Further, we compared CSmetaPred predicted ranks of catalytic residues to their best possible ranks derived from CRpred, DISCERN and EXIA2. Here, the best possible rank of a residue is the minimum rank assigned by scores from above mentioned methods. It is important to note that in this analysis we have excluded CATSID because we could rank only subset of residues for which template was identified by CATSID (see Methods section). This inability to rank all residues will lead to lower ranks and which may not imply a necessarily better performance. The ‘best possible rank’ is a theoretical best scenario for selecting ranks for catalytic residue and this provides an upper bound of meta-approach performance. The comparison of ranks is performed on CSAMAC dataset having 2912 catalytic residues.
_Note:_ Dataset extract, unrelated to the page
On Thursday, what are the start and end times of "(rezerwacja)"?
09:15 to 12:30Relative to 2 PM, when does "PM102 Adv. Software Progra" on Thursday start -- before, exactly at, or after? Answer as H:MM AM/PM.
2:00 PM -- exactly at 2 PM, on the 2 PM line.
Since lower ranked catalytic residues will largely affect CSmetaPred performance, we analyzed catalytic residues having the best possible rank less than 20. Most (86.9%) of catalytic residues have the best possible rank ≤20. Of these, for ~51% of catalytic residues CSmetaPred predicted ranks are either unchanged or improved marginally having median and mean decrease in rank of 2 and 3.4 respectively. Further, CSmetaPred predicted ranks are higher (poorer) for ~49% of catalytic residues compared to the best possible rank. Importantly, the increase in CSmetaPred predicted rank is not large as evident from median and mean rank increases of 3 and 7.6 respectively. The detailed analysis of catalytic residues with increase in CSmetaPred ranks showed that in most instances these residues are predicted only by one or two methods, which is exhibited in their higher normalized scores, whereas other methods assign lower residue scores as predictions from other methods are not good. This indicates that even though meta-predictor is not able to achieve the best possible scenario in meta-approach, it does not decrease ranks of catalytic residues drastically from the best possible scenario.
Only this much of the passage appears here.